Sunday, February 10, 2008

The Devil told him to say it

Looking over the net and the media over the past couple of days, some commentators have given Rowan Williams a hefty dose of the benefit of the doubt, variously crediting his comments as being 'naive', incorrectly interpreted, or overblown, and have criticised those comments in response as 'knee-jerk'.

In summary: A kind of slightly batty but benign intellectual cleric, who has been a victim of muddled PR judgement and has been unfairly criticised by detractors who aren't intelligent enough to understand what he was really saying.

It's attractive, but that kind of delusional and revisionist nonsense won't wash.

Williams may have made an idiotic misjudgement of the PR consequences of his words, which could see him out of a job by Easter - but he's an idiot with an agenda.

Williams is an intellectual who measures every single word he writes and says. He's been criticised for citing Sharia law in example, but it's really just a straw man. It's easy to be drawn into arguments over Sharia but it's just a sideshow; this issue isn't just about laws based on clerical interpretation. It's much more fundamental than that - it's about weakening British law to defer to religious sensitivities.

Don't believe me? Then take it from Rowan Williams himself. He said that the Muslim community shouldn't be "faced with the stark alternatives of cultural loyalty or state loyalty". Remember, he's using 'Muslims' as a code. Williams is really talking about the right, under law, for some to follow their own moral code (or whatever passes for one) and be judged by it.

He didn't say it just once though, he reiterated that:

"What we don't want either, is I think, a stand-off, where the law squares up to people's religious consciences."

...and then again:

"But I think it is a misunderstanding to suppose that means people don't have other affiliations, other loyalties which shape and dictate how they behave in society and that the law needs to take some account of that."

He referred to this concept THREE times. That's no misjudgement or coincidence. It's a clear and specific agenda.

It can't be a coincidence that Williams makes these remarks whilst the Catholic church is under pressure to recognise gay rights and the Anglican Church and various other Christian groups not just fight the loss of the blasphemy laws but call for new ones.

Williams' supporters claim in defence that we already have laws which respect religious culture. True. We have laws which permit the mutilation of children's genitals and laws that allow normal animal welfare rules to be bypassed - all for religion. It's a morally subjective and dangerous argument to follow. Just because British law has been already twisted to the tune of religion it doesn't make it right.
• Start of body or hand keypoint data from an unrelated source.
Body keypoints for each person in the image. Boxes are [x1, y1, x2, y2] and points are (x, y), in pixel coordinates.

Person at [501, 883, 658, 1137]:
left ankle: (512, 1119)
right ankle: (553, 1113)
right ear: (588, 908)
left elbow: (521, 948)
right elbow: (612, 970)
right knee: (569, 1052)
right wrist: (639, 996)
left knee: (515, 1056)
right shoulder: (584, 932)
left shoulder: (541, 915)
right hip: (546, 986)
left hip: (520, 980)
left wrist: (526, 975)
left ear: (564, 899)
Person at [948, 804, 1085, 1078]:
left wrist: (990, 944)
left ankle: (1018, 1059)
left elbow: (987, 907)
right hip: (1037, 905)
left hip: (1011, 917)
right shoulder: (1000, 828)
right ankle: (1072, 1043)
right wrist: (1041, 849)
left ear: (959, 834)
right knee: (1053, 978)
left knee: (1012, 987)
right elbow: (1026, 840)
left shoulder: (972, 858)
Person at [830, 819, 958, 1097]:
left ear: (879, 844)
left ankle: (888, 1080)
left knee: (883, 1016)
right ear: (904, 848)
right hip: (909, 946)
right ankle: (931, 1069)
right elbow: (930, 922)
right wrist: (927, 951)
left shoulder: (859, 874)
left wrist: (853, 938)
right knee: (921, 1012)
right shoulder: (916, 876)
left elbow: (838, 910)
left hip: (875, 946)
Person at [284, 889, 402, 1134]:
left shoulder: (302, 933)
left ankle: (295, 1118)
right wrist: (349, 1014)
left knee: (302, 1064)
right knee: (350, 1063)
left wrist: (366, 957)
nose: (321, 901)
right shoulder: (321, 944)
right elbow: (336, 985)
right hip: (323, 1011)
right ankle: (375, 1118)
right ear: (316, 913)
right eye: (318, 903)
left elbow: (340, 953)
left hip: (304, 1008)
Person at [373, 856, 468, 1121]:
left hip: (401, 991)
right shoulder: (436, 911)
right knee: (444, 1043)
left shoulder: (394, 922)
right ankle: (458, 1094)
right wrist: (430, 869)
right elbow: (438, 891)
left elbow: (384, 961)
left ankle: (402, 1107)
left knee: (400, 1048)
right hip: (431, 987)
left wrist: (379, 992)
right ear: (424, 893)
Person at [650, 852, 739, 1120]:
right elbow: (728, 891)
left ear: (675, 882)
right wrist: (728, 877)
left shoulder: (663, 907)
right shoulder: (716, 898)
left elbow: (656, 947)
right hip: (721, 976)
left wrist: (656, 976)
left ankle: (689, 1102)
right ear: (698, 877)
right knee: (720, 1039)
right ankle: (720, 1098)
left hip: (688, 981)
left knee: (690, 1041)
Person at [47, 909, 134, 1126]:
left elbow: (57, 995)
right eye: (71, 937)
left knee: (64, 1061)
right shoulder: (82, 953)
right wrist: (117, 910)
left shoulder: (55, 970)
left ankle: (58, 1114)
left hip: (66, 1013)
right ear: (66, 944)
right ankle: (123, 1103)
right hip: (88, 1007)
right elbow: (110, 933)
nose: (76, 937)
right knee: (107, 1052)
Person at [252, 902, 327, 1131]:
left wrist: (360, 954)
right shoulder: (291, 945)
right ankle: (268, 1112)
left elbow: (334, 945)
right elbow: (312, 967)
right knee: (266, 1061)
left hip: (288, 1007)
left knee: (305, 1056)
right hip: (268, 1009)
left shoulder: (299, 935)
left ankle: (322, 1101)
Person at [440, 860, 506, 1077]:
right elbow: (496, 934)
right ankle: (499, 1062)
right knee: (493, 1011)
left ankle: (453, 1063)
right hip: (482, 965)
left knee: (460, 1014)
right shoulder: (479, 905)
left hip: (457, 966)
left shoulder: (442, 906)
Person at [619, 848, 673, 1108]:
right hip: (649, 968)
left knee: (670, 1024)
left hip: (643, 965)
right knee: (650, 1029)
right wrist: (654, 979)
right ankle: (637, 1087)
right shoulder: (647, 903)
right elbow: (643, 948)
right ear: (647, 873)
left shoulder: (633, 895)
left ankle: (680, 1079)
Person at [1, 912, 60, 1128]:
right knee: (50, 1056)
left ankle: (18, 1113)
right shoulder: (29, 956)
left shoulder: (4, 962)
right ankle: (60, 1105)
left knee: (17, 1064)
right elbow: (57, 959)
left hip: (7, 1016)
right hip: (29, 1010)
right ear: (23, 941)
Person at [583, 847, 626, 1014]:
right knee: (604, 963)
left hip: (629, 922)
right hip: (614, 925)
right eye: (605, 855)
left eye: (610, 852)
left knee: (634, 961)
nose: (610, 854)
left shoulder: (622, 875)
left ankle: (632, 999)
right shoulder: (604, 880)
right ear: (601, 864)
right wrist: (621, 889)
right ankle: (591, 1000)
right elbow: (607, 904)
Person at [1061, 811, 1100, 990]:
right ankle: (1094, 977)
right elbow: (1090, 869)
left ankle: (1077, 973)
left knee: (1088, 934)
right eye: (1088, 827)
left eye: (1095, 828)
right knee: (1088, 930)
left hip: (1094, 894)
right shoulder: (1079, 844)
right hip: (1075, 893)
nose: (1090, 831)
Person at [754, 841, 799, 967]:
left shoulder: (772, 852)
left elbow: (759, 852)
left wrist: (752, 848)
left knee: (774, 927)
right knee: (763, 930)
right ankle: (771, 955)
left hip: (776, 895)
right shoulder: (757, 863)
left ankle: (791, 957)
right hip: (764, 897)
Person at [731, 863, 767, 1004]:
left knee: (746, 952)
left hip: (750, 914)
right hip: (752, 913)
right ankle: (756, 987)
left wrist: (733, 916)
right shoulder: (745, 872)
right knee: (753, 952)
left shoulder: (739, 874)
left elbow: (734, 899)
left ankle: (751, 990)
This isn't some call for equal rights or cohesion as some of Williams' apologists are claiming - it's a call for different rights, based upon a legally enshrined expectation of respect for religions as philosophical and moral equals (at least in general relativistic terms) to secular laws.

The so-called 'moderates' who have come out to defend Williams have revealed their secret fundamentalist desire to theocratise our legal system, turning justice into some medieval freak show.

Religious laws and courts, whether it be by Sharia, Beth Din or Inquisition are tainted by the religious-cultural bias and agenda of those who would judge others and make a mockery of equality, democracy, liberty and reason.

A truly equitable and cohesive society is best served by one secular legal system which is shared by all participants and which protects everyone. Equally.